** TRECHO DO TEXTO **

Os tecnófilos adoram dizer que o livro acabou, mas o fato é que nunca se escreveu tanto sobre tecnologia -livros mesmo, de papel, com lombadas, orelhas e noites de autógrafos.
É toda uma safra de livros ruins, mal-acabados e mal-ajambrados. Sejam profecias mirabolantes, como "A Vida Digital", de Negroponte, ou romancinhos de ocasião como "Micro-servos", de Douglas Coupland, a maioria cheira a oportunismo e envelhece mal.
Não é o caso de "Deeper" (Mais fundo), da Simon & Schuster. Seu autor, John Seabrook, fez de seus passeios na Internet uma boa e sólida narrativa, não uma cacofonia de promessas e terrores.
Seabrook é repórter da revista "New Yorker". Em 95, escreveu um artigo que marcou sua iniciação no cyberspace. "E-mail com Bill" conta sua troca de mensagens com Bill Gates. Naquele texto já aparecia o personagem adotado por ele em "Deeper": alguém com quem o leitor se identifica facilmente, cheio de emoção com o primeiro e-mail, a imaginar possibilidades ilimitadas para a Internet.
O artigo também marcou a primeira incursão da "New Yorker", revista séria e conservadora, no mundo da Internet. Em "Deeper", Seabrook completa o percurso que começou com "E-mail com Bill". Passa por uma série de iniciações no reino da Internet. Experimenta -de leve- o sexo on line, disfarçado de mulher. Sua personagem se chama Bambi e às vezes vira um veado -o animal. Torna-se anfitrião de um grupo de discussão sobre literatura. Faz sua home page. No percurso da inocência à experiência, fica cada vez mais à vontade com a tecnologia e desiludido com a aventura.
Seabrook tem um bom e sólido texto de revista. Teve a sutileza de se colocar no lugar daquele que usa o computador -acompanhando os movimentos de surpresa, de decepção, de enfado etc. Sua história poderia ser a de qualquer um, sozinho, a queimar a vista diante do monitor.
Sua página fica em http://www.levity.com/seabrook/. Existem outras, "escondidas": http://www.levity.com/seabrook/revindex.html, http://levity.com/seabrook/homenet.html.
"The First US$ 20 Million Are the Hardest" (Os primeiros US$ 20 milhões são os mais difíceis") é praticamente o oposto de "Deeper". Seu autor, Po Bronson, escreve num estilo vertiginoso de best seller. É uma espécie de "roman à clef" do Silicon Valley. Um personagem lembra Jim Clark, fundador da Netscape. Outro é a cara de James Gosling, criador do Java. O protagonista tem um quê de Steve Jobs.

** CONJUNTO DE TAREFAS **
**a.** Redigite a resenha sobre livros de tecnologia a partir das palavras "Seabrook é repórter", parando logo depois de "para a Internet.".
**b.** Por favor, prolongue a resenha sobre livros de tecnologia a partir do ponto em que ela termina.
As linhas que vêm a seguir não serão necessárias.

** DADOS FORNECIDOS **

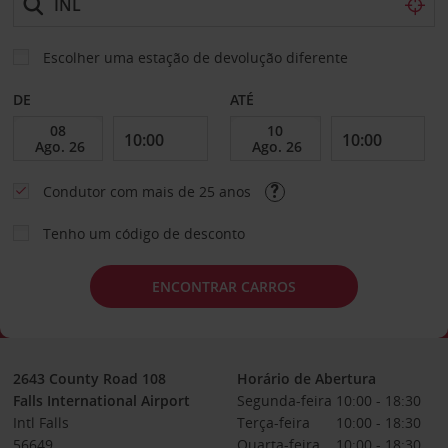
Escolher uma estação de devolução diferente
DE
ATÉ
Condutor com mais de 25 anos
Tenho um código de desconto
ENCONTRAR CARROS
2643 County Road 108
Horário de Abertura
Falls International Airport
Segunda-feira
10:00 - 18:30
Intl Falls
Terça-feira
10:00 - 18:30
56649
Quarta-feira
10:00 - 18:30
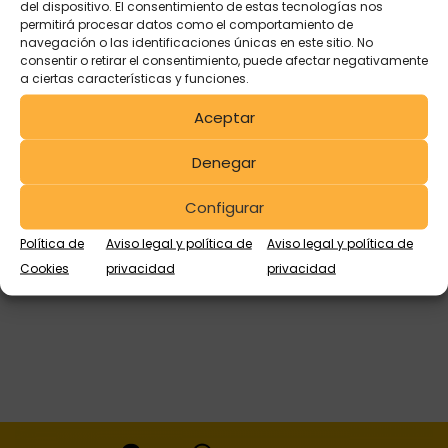
del dispositivo. El consentimiento de estas tecnologías nos
permitirá procesar datos como el comportamiento de
navegación o las identificaciones únicas en este sitio. No
consentir o retirar el consentimiento, puede afectar negativamente
a ciertas características y funciones.
Aceptar
Claves para elegir bidones
Denegar
reacondicionados que cumplan
Configurar
con tus necesidades
Política de
Aviso legal y política de
Aviso legal y política de
Cookies
privacidad
privacidad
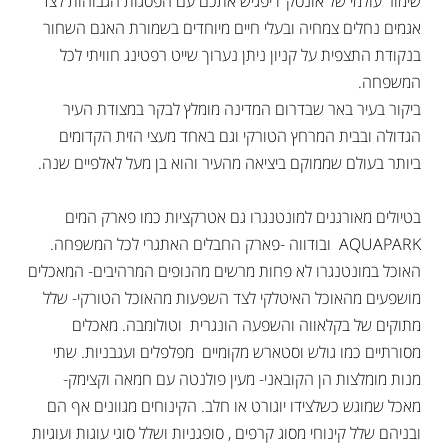
שימור עולמי של אונסק"ו יפגיש אתכם עם הפסגות הגבוהות לצד
אגמים נחלים צמחיה ובעלי חיים מיוחדים בשמורת האגם השחור
בנקודת התצפית על קניון ניתן נערוך שייט רפטינג חוויתי לכל
המשפחה.
ביקור בעיר באר שבדרום המדינה מומלץ לבקר במצודת העיר
הגדולה ובבית המרחץ הטורקי וגם באחד מעצי הזית הקדומים
ביותר בעולם שממוקם ביציאה מהעיר והוא בן מעל לאלפיים שנה.
בטיולים מאורגנים למונטנגרו גם אטרקציות כמו פארק המים
AQUAPARK ובודווה -פארק החבלים האתגרי לכל המשפחה.
האוכל במונטנגרו לא פחות מרשים מהנופים המרהיבים- המאכלים
מושפעים מהאוכל האיטלקי לצד השפעות מהאוכל הטורקי- שלל
מתוקים של בקלאווה והשפעה הונגרית וטולומבה. מאכלים
מסורתיים כמו גולש וסטארש מקומיים מפלפלים ועגבניות. שתי
מנות מומלצות הן הקובאני- מעין פולנטה עם חמאה וקצימק-
מאכל שמוגש כשלצידו יוגורט או חלב. הקינוחים מגוונים אף הם
ובניהם שלל קינוחי מסוג קרפים , סופגניות ושלל סוגי עוגות ועוגיות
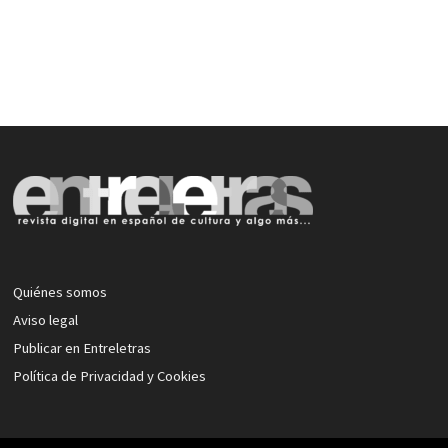
Quiénes somos
Aviso legal
Publicar en Entreletras
Política de Privacidad y Cookies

** SEÇÃO DE RESPOSTAS **
**a.**
Seabrook é repórter da revista "New Yorker". Em 95, escreveu um artigo que marcou sua iniciação no cyberspace. "E-mail com Bill" conta sua troca de mensagens com Bill Gates. Naquele texto já aparecia o personagem adotado por ele em "Deeper": alguém com quem o leitor se identifica facilmente, cheio de emoção com o primeiro e-mail, a imaginar possibilidades ilimitadas para a Internet.

**b.**
A história gira em torno de engenheiros envolvidos no projeto de um computador, o VWPC (PC-Fusca).
O romance é médio, mais para ruim, mas Bronson consegue captar a mistura de idealismo e venalidade que caracteriza o ambiente da indústria da computação norte-americana, em que sonhos de garotos são submetidos a uma alquimia brutal. Sua metáfora preferida é o loop infinito -o que acontece quando um computador se põe a repetir as mesmas instruções e "trava".
A página de Bronson no http://members.aol.com/pobronson/hardest.htm.
Jam
Foi ontem o "show" de Paulinho da Viola e Sérgio Reis. Via Internet, com Real Audio. Confira no http://www.artbr.com.br.

E-mail: netvox@uol.com.br

"Eu passei horas demais em amargas discussões com furiosos antagonistas, quando num encontro face a face teríamos resolvido nossas diferenças em cinco minutos, para acreditar ainda em promessas utópicas de tecnologia. Qualquer que seja a capacidade deste meio de reunir as pessoas, ele tem uma igual capacidade de abrir abismos entre elas." (...)

"Afinal, não interessa se o mundo on line representa progresso ou não. O gigantesco cérebro eletrônico, meio humano, meio máquina, cresce e cresce. Mesmo Bill Gates é sua marionete. Não tem nenhum propósito moral que eu consiga discernir mas, como eu, muitos serão incapazes de recusá-lo, assim você pode muito bem avançar confiantemente e esperançosamente na única direção que faz sentido: mais fundo. Não é progresso, mas é movimento."
Trechos de "Deeper".


TRECHOS
"Aquilo era outra coisa. Eles odiavam ter que traduzir seu trabalho em metáforas aguadas para a turma dos sapatos engraxados -os advogados fuxiqueiros, os escribas da mídia, os patrocinadores em potencial que apareciam querendo "entender" sem fazer o trabalho duro de prestar atenção. Esta era apenas mais uma razão para Francis Benoit estar feliz de trabalhar no La Honda Research Center e não em alguma empresa nova, porque (...) trabalhar numa empresa nova significava passar 80% do tempo fazendo merda -indo atrás de capital de risco, escrevendo documentação, contratando gente. E as reuniões! Participar daquele jogo seria um desperdício de talento concedido por Deus, seria um crime contra sua própria natureza."